(Collected data)
^^^^^^^^

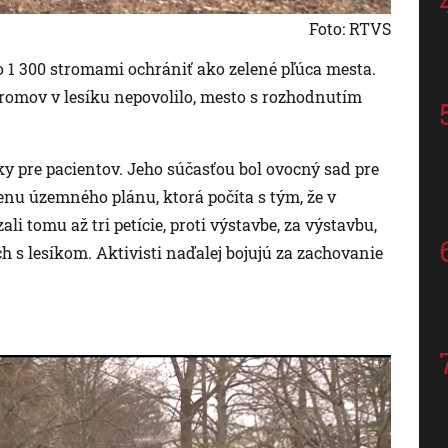
Foto: RTVS
o 1 300 stromami ochrániť ako zelené pľúca mesta.
tromov v lesíku nepovolilo, mesto s rozhodnutím
y pre pacientov. Jeho súčasťou bol ovocný sad pre
enu územného plánu, ktorá počíta s tým, že v
i tomu až tri petície, proti výstavbe, za výstavbu,
h s lesíkom. Aktivisti naďalej bojujú za zachovanie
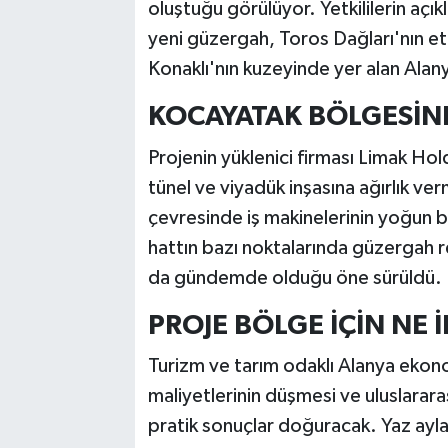
oluştuğu görülüyor. Yetkililerin açı
yeni güzergah, Toros Dağları'nın ete
Konaklı'nın kuzeyinde yer alan Alan
KOCAYATAK BÖLGESİN
Projenin yüklenici firması Limak Hol
tünel ve viyadük inşasına ağırlık v
çevresinde iş makinelerinin yoğun bi
hattın bazı noktalarında güzergah r
da gündemde olduğu öne sürüldü.
PROJE BÖLGE İÇİN NE 
Turizm ve tarım odaklı Alanya ekonomi
maliyetlerinin düşmesi ve uluslararas
pratik sonuçlar doğuracak. Yaz ayl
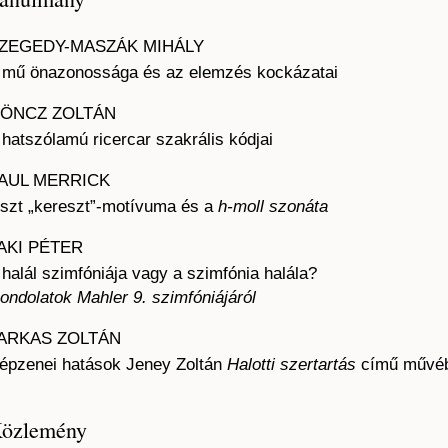
ZEGEDY-MASZÁK MIHÁLY
 mű önazonossága és az elemzés kockázatai
ÖNCZ ZOLTÁN
 hatszólamú ricercar szakrális kódjai
AUL MERRICK
iszt „kereszt”-motívuma és a
h-moll szonáta
AKI PÉTER
 halál szimfóniája vagy a szimfónia halála?
ondolatok Mahler 9. szimfóniájáról
ARKAS ZOLTÁN
épzenei hatások Jeney Zoltán
Halotti szertartás
című művé
özlemény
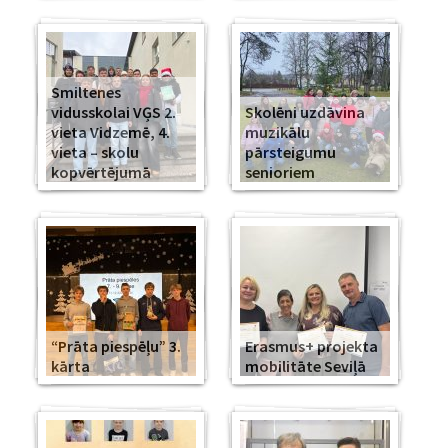
Smiltenes
vidusskolai VĢS 2.
Skolēni uzdāvina
vieta Vidzemē, 4.
muzikālu
vieta – skolu
pārsteigumu
kopvērtējumā
senioriem
“Prāta piespēļu” 3.
Erasmus+ projekta
kārta
mobilitāte Seviļā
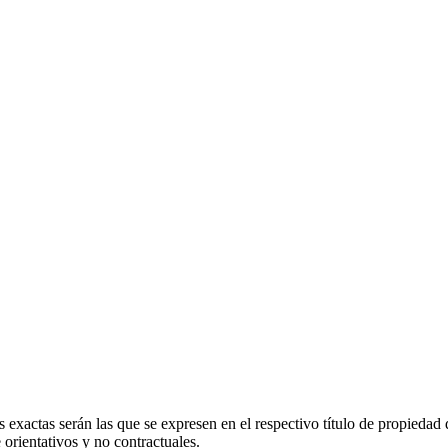
 exactas serán las que se expresen en el respectivo título de propieda
orientativos y no contractuales.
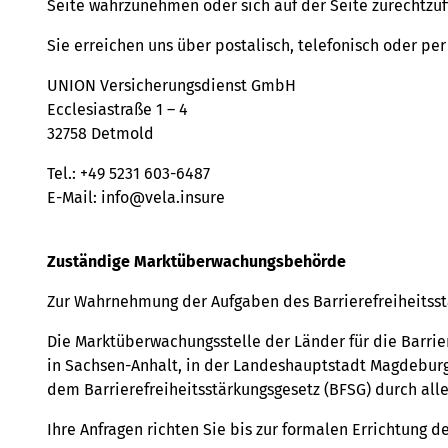
Seite wahrzunehmen oder sich auf der Seite zurechtzuf
Sie erreichen uns über postalisch, telefonisch oder per
UNION Versicherungsdienst GmbH
Ecclesiastraße 1 – 4
32758 Detmold
Tel.: +49 5231 603-6487
E-Mail: info@vela.insure
Zuständige Marktüberwachungsbehörde
Zur Wahrnehmung der Aufgaben des Barrierefreiheitsst
Die Marktüberwachungsstelle der Länder für die Barrier
in Sachsen-​Anhalt, in der Landeshauptstadt Magdeburg,
dem Barrierefreiheitsstärkungsgesetz (BFSG) durch all
Ihre Anfragen richten Sie bis zur formalen Errichtung d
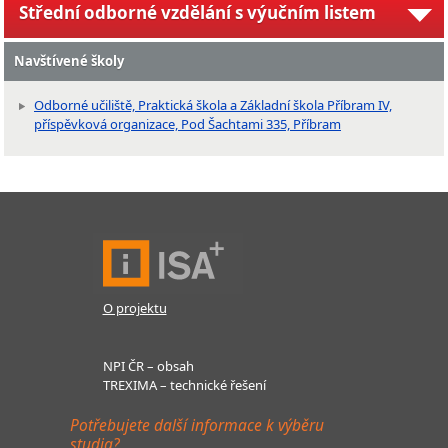
Střední odborné vzdělání s výučním listem
Navštívené školy
Odborné učiliště, Praktická škola a Základní škola Příbram IV,
příspěvková organizace, Pod Šachtami 335, Příbram
O projektu
NPI ČR – obsah
TREXIMA – technické řešení
Potřebujete další informace k výběru
studia?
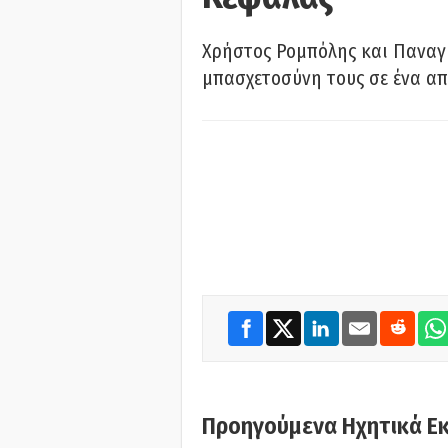
Χρήστος Ρομπόλης και Παναγ
μπασχετοσύνη τους σε ένα απ
Προηγούμενα Ηχητικά Ε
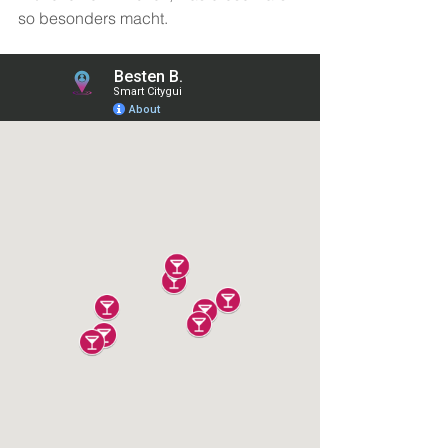
so besonders macht.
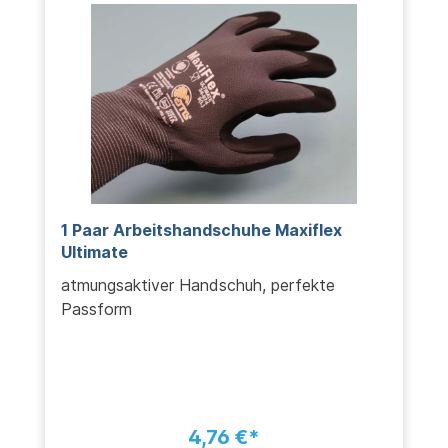
1 Paar Arbeitshandschuhe Maxiflex
Ultimate
atmungsaktiver Handschuh, perfekte
Passform
4,76 €*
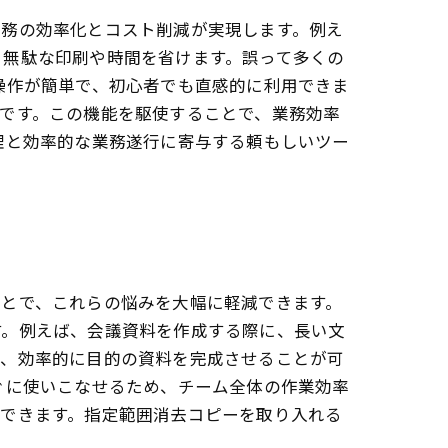
業務の効率化とコスト削減が実現します。例え
、無駄な印刷や時間を省けます。誤って多くの
操作が簡単で、初心者でも直感的に利用できま
です。この機能を駆使することで、業務効率
理と効率的な業務遂行に寄与する頼もしいツー
ことで、これらの悩みを大幅に軽減できます。
す。例えば、会議資料を作成する際に、長い文
け、効率的に目的の資料を完成させることが可
ぐに使いこなせるため、チーム全体の作業効率
ができます。指定範囲消去コピーを取り入れる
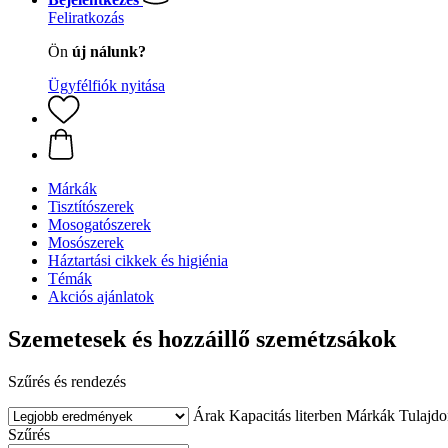
Feliratkozás
Ön
új nálunk?
Ügyfélfiók nyitása
Márkák
Tisztítószerek
Mosogatószerek
Mosószerek
Háztartási cikkek és higiénia
Témák
Akciós ajánlatok
Szemetesek és hozzáillő szemétzsákok
Szűrés és rendezés
Árak
Kapacitás literben
Márkák
Tulajd
Szűrés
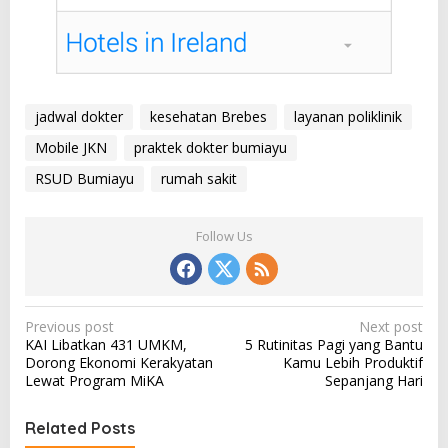
jadwal dokter
kesehatan Brebes
layanan poliklinik
Mobile JKN
praktek dokter bumiayu
RSUD Bumiayu
rumah sakit
Follow Us
P
Previous post
Next post
KAI Libatkan 431 UMKM,
5 Rutinitas Pagi yang Bantu
o
Dorong Ekonomi Kerakyatan
Kamu Lebih Produktif
s
Lewat Program MiKA
Sepanjang Hari
t
Related Posts
n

^^^^^^^^

TO DO:
Copy every line of text in the records above character for character, and omit the pictures.

WRITTEN REPLY:
Foto: RTVS
o 1 300 stromami ochrániť ako zelené pľúca mesta.
tromov v lesíku nepovolilo, mesto s rozhodnutím
y pre pacientov. Jeho súčasťou bol ovocný sad pre
enu územného plánu, ktorá počíta s tým, že v
i tomu až tri petície, proti výstavbe, za výstavbu,
h s lesíkom. Aktivisti naďalej bojujú za zachovanie
oluştuğu görülüyor. Yetkililerin açı
yeni güzergah, Toros Dağları'nın ete
Konaklı'nın kuzeyinde yer alan Alan
KOCAYATAK BÖLGESİN
Projenin yüklenici firması Limak Hol
tünel ve viyadük inşasına ağırlık v
çevresinde iş makinelerinin yoğun bi
hattın bazı noktalarında güzergah r
da gündemde olduğu öne sürüldü.
PROJE BÖLGE İÇİN NE 
Turizm ve tarım odaklı Alanya ekonomi
maliyetlerinin düşmesi ve uluslararas
pratik sonuçlar doğuracak. Yaz ayl
ZEGEDY-MASZÁK MIHÁLY
 mű önazonossága és az elemzés kockázatai
ÖNCZ ZOLTÁN
 hatszólamú ricercar szakrális kódjai
AUL MERRICK
iszt „kereszt”-motívuma és a
h-moll szonáta
AKI PÉTER
 halál szimfóniája vagy a szimfónia halála?
ondolatok Mahler 9. szimfóniájáról
ARKAS ZOLTÁN
épzenei hatások Jeney Zoltán
Halotti szertartás
című művé
özlemény
Smiltenes
vidusskolai VĢS 2.
Skolēni uzdāvina
vieta Vidzemē, 4.
muzikālu
vieta – skolu
pārsteigumu
kopvērtējumā
senioriem
“Prāta piespēļu” 3.
Erasmus+ projekta
kārta
mobilitāte Seviļā
 exactas serán las que se expresen en el respectivo título de propieda
orientativos y no contractuales.
Seite wahrzunehmen oder sich auf der Seite zurechtzuf
Sie erreichen uns über postalisch, telefonisch oder per
UNION Versicherungsdienst GmbH
Ecclesiastraße 1 – 4
32758 Detmold
Tel.: +49 5231 603-6487
E-Mail: info@vela.insure
Zuständige Marktüberwachungsbehörde
Zur Wahrnehmung der Aufgaben des Barrierefreiheitsst
Die Marktüberwachungsstelle der Länder für die Barrier
in Sachsen-​Anhalt, in der Landeshauptstadt Magdeburg,
dem Barrierefreiheitsstärkungsgesetz (BFSG) durch all
Ihre Anfragen richten Sie bis zur formalen Errichtung d
Střední odborné vzdělání s výučním listem
Navštívené školy
Odborné učiliště, Praktická škola a Základní škola Příbram IV,
příspěvková organizace, Pod Šachtami 335, Příbram
O projektu
NPI ČR – obsah
TREXIMA – technické řešení
Potřebujete další informace k výběru
studia?
Χρήστος Ρομπόλης και Παναγ
μπασχετοσύνη τους σε ένα απ
Προηγούμενα Ηχητικά Ε
so besonders macht.
1 Paar Arbeitshandschuhe Maxiflex
Ultimate
atmungsaktiver Handschuh, perfekte
Passform
4,76 €*
業務の効率化とコスト削減が実現します。例え
、無駄な印刷や時間を省けます。誤って多くの
操作が簡単で、初心者でも直感的に利用できま
です。この機能を駆使することで、業務効率
理と効率的な業務遂行に寄与する頼もしいツー
ことで、これらの悩みを大幅に軽減できます。
す。例えば、会議資料を作成する際に、長い文
け、効率的に目的の資料を完成させることが可
ぐに使いこなせるため、チーム全体の作業効率
ができます。指定範囲消去コピーを取り入れる
Feliratkozás
Ön
új nálunk?
Ügyfélfiók nyitása
Márkák
Tisztítószerek
Mosogatószerek
Mosószerek
Háztartási cikkek és higiénia
Témák
Akciós ajánlatok
Szemetesek és hozzáillő szemétzsákok
Szűrés és rendezés
Árak
Kapacitás literben
Márkák
Tulajd
Szűrés
jadwal dokter
kesehatan Brebes
layanan poliklinik
Mobile JKN
praktek dokter bumiayu
RSUD Bumiayu
rumah sakit
Follow Us
P
Previous post
Next post
KAI Libatkan 431 UMKM,
5 Rutinitas Pagi yang Bantu
o
Dorong Ekonomi Kerakyatan
Kamu Lebih Produktif
s
Lewat Program MiKA
Sepanjang Hari
t
Related Posts
n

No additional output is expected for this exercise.